Ward was certainly the victim of a terrible misfortune, but it is hard to believe that he suffered an actual injustice. He might well have complained that he was tried at all, but not—in spite of all the play that Mr. Kennedy makes with conflicting evidence and anomalies of procedure—that the result of his trial was an unjust one. After all, he was acquitted on all but two of the charges he was tried on, and on those two charges—living on the earnings of Miss Keeler and Miss Rice Davies—the defense offered no evidence but the prisoner’s, which even Mr. Kennedy finds, on this issue, impossible to believe.

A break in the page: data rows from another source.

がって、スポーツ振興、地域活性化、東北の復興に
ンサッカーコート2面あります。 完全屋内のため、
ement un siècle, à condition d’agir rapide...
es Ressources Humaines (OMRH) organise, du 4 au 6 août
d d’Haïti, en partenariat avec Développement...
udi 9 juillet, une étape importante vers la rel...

Ward was obviously not above pocketing some of the earnings of his girls when he was hard up—after all, he himself provided for them generously—and in the circumstances of the case that was enough to justify a conviction.

But Ward was certainly not the kind of professional that the Sexual Offences Act was aimed at, the runner of a profitable call-girl racket; his object was not money, but sex for its own sake; the intimate glimpses given by Mr. Charlton leave no doubt of that. “Sex,” indeed, had so long and so deeply obsessed him that his palate had become jaded; hence the “vibro” the whippings, the nude parties, the “four-in-hands,” all of them well-attested variations that added a necessary spice to his every-day, or every-night, enjoyments.

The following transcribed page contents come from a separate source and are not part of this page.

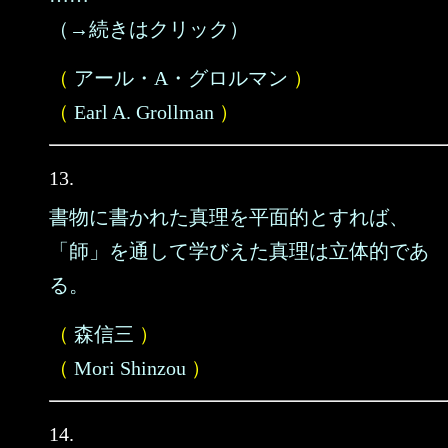
（→続きはクリック）
（
アール・A・グロルマン
）
（
Earl A. Grollman
）
13.
書物に書かれた真理を平面的とすれば、
「師」を通して学びえた真理は立体的であ
る。
（
森信三
）
（
Mori Shinzou
）
14.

But it was not for indulgences such as these that Ward was being tried, and the criminal element in his behavior, assuming it proved, was so trivial that one hopes that his sentence, if he had lived to receive it, would have been a light one—a possibility that adds a touch of irony to his suicide.

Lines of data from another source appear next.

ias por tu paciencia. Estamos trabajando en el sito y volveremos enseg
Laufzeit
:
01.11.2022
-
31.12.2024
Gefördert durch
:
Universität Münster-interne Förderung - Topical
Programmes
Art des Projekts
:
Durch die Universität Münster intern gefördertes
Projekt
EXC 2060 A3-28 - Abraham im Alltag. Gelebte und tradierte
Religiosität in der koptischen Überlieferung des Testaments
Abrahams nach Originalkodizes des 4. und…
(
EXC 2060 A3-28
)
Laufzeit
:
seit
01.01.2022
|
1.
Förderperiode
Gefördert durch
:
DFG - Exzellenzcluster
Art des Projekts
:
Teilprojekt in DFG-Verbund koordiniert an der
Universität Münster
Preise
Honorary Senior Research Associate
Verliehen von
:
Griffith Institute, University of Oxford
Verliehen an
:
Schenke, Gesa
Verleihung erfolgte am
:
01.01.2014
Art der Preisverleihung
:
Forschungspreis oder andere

Why, then, was Ward put on his trial? Mr. Kennedy’s answer, and it is an answer very generally accepted, is that he was “a whipping-boy for the humiliations of the Government,” “the scape-goat of the Establishment”; that he suffered for the sins of the Society that he pandered to, the Society that deserted him in his hour of need.

That is an easy answer, and one very comforting to critics of “the Establishment,” but it does not quite make sense. For it presupposes a decision taken for political reasons and presumably at the highest level: the Cabinet (one is apparently asked to believe) decided to prosecute in order (to quote Mr. Kennedy) “to help restore the Government’s good name.” One can only say that if the Cabinet (or any other authoritative body) had the issue before it, and decided it on those grounds, they were guilty of a strange miscalculation; for it is hard to see how anybody’s face, least of all the Establishment’s, was to be saved by the washing in public of so much dirty linen, some of it marked with embroidered coronets. No: the true answer to the question appears from Lord Denning’s Report. The decision to investigate Ward’s activities was taken by the Commissioner of Police, and it was forced upon him by anonymous communications alleging that Ward was living on the immoral earnings of girls “and suggesting that he was being protected by his friends in high places.” The investigations so called for disclosed evidence which, to say the least, was (as events proved) adequate to secure a conviction. What would have been said of the authorities if in these circumstances they had failed to prosecute? Surely, that once more the Establishment had closed its ranks, that “Conservative circles” were shielding their protegé, and themselves, from the disclosures that would be bound to follow if he faced an indictment in open court. And who would have been the foremost to launch those charges? The very newspapers, the very politicians, who at the time were clamoring for an inquiry into the affair and now seek to saddle others with the blame for its results. If Ward was a victim of anything other than a concatenation of unfortunate coincidences, he was sacrificed not to the convenience of the Government but to the clamors of its critics, in Parliament and the press. His case is but one more example of the sacrifice of the private life of an individual in the supposed interests of the public; it was his peculiar misfortune that he forfeited not merely privacy but life itself.